Convert every line of the items below into a Markdown table with the columns "Row" and "Line," numbering the rows and omitting blank lines. Leave the pictures out of the table.

## Items drawn from a dataset
☆ ☆ ☆ ☆ ☆ ☆ ☆

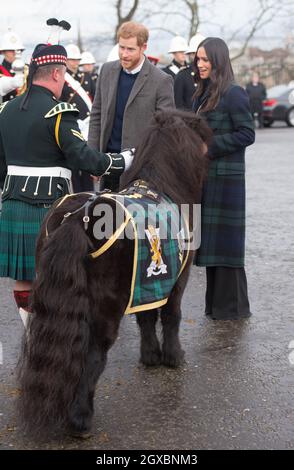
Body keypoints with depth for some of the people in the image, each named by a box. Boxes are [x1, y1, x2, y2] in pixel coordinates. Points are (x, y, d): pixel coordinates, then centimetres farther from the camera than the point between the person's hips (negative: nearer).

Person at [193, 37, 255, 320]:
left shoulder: (233, 94, -12)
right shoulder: (203, 93, 13)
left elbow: (247, 134, -15)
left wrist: (210, 146, -16)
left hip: (225, 177, -8)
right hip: (205, 175, 8)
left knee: (224, 240, -3)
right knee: (209, 240, 11)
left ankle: (232, 307, 8)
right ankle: (216, 302, 21)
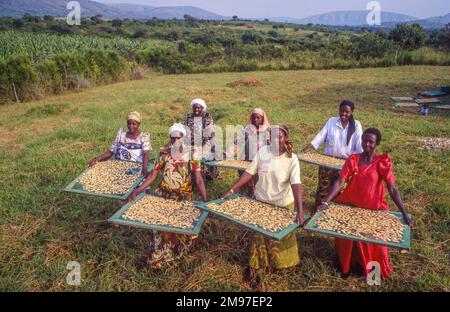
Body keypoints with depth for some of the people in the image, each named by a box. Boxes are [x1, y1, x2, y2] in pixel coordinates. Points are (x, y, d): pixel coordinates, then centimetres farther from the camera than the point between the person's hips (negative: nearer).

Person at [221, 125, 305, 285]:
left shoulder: (292, 159, -20)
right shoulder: (262, 152, -13)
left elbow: (296, 185, -27)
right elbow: (249, 172, -9)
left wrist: (300, 211, -36)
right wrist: (231, 190, -14)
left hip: (283, 204, -1)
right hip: (261, 201, 2)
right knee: (259, 234, 15)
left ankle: (279, 262, 48)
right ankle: (254, 266, 34)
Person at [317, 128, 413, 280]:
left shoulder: (382, 163, -13)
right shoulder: (353, 159, -8)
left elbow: (393, 189, -15)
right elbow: (340, 182, -13)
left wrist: (404, 213, -21)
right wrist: (326, 202, -23)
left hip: (372, 209, -2)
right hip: (351, 206, 2)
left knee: (371, 239, 13)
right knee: (348, 237, 16)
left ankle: (368, 267, 40)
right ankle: (346, 264, 41)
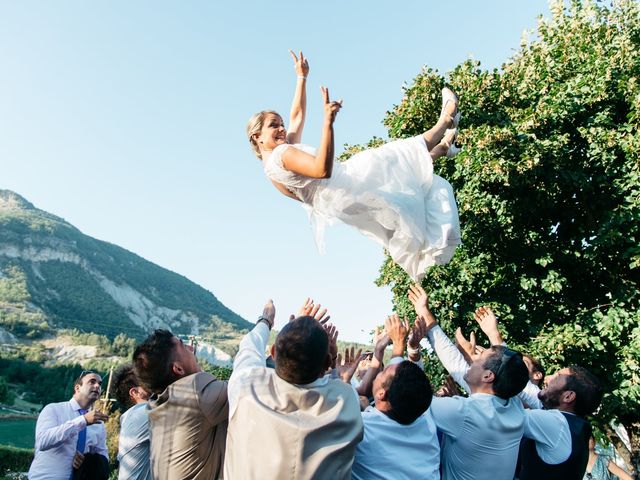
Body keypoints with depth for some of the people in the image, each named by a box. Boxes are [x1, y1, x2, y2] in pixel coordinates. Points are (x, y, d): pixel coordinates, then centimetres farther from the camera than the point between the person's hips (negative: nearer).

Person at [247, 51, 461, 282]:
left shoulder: (273, 163, 15)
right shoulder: (282, 153, -16)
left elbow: (297, 116, 23)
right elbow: (322, 170, -35)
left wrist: (301, 77, 27)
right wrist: (327, 122, -38)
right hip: (345, 194, -10)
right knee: (399, 157, 5)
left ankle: (442, 145, 37)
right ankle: (444, 122, 24)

☆ ☆ ☆ ☆ ☆ ☆ ☆

## ANSWER SPACE
| Row | Line |
|---|---|
| 1 | Body keypoints with depth for some of the people in the image, each named by a box. Boxes are [x1, y1, x2, y2] in pixel coordinates. Points are (x, y, d): pixel coordinates, then centimetres farther from the camera than the point between the person's hips (negative: nearer). |
| 2 | Person at [193, 37, 255, 320]: |
| 3 | left shoulder: (233, 94, -12) |
| 4 | right shoulder: (203, 93, 13) |
| 5 | left elbow: (247, 134, -15) |
| 6 | left wrist: (210, 146, -16) |
| 7 | left hip: (225, 177, -8) |
| 8 | right hip: (205, 175, 8) |
| 9 | left knee: (224, 240, -3) |
| 10 | right knee: (209, 240, 11) |
| 11 | left ankle: (232, 307, 8) |
| 12 | right ankle: (216, 302, 21) |
| 13 | Body keypoints with depth for some of the people in the image, each named by a box. Boxes are [x1, y1, x2, y2] in pixel coordinates. Points are (x, y, d): pixel coordinates, then centimetres farther from the camera than the point between the person's hips (negative: nearer). |
| 14 | Person at [221, 125, 305, 285]: |
| 15 | left shoulder: (292, 159, -20) |
| 16 | right shoulder: (262, 152, -13) |
| 17 | left elbow: (296, 185, -27) |
| 18 | right elbow: (249, 172, -9) |
| 19 | left wrist: (300, 211, -36) |
| 20 | right wrist: (231, 190, -14) |
| 21 | left hip: (283, 204, -1) |
| 22 | right hip: (261, 201, 2) |
| 23 | right knee: (259, 234, 15) |
| 24 | left ankle: (279, 262, 48) |
| 25 | right ankle: (254, 266, 34) |
| 26 | Person at [317, 128, 413, 280]: |
| 27 | left shoulder: (382, 163, -13) |
| 28 | right shoulder: (353, 159, -8) |
| 29 | left elbow: (393, 189, -15) |
| 30 | right elbow: (340, 182, -13) |
| 31 | left wrist: (404, 213, -21) |
| 32 | right wrist: (326, 202, -23) |
| 33 | left hip: (372, 209, -2) |
| 34 | right hip: (351, 206, 2) |
| 35 | left knee: (371, 239, 13) |
| 36 | right knee: (348, 237, 16) |
| 37 | left ankle: (368, 267, 40) |
| 38 | right ankle: (346, 264, 41) |
| 39 | Body keypoints with depth for some of the people in the image, each named by a box. Boxes are [x1, y1, x2, y2] in pixel coordinates. Points are (x, y, d): pixel coordinates, then centimetres farther from the camera than the point between the person's hips (negative: nearer). |
| 40 | Person at [247, 51, 461, 282]: |
| 41 | left shoulder: (273, 163, 15) |
| 42 | right shoulder: (282, 153, -16) |
| 43 | left elbow: (297, 116, 23) |
| 44 | right elbow: (322, 170, -35) |
| 45 | left wrist: (301, 77, 27) |
| 46 | right wrist: (327, 122, -38) |
| 47 | right hip: (345, 194, -10) |
| 48 | right knee: (399, 157, 5) |
| 49 | left ankle: (442, 145, 37) |
| 50 | right ankle: (444, 122, 24) |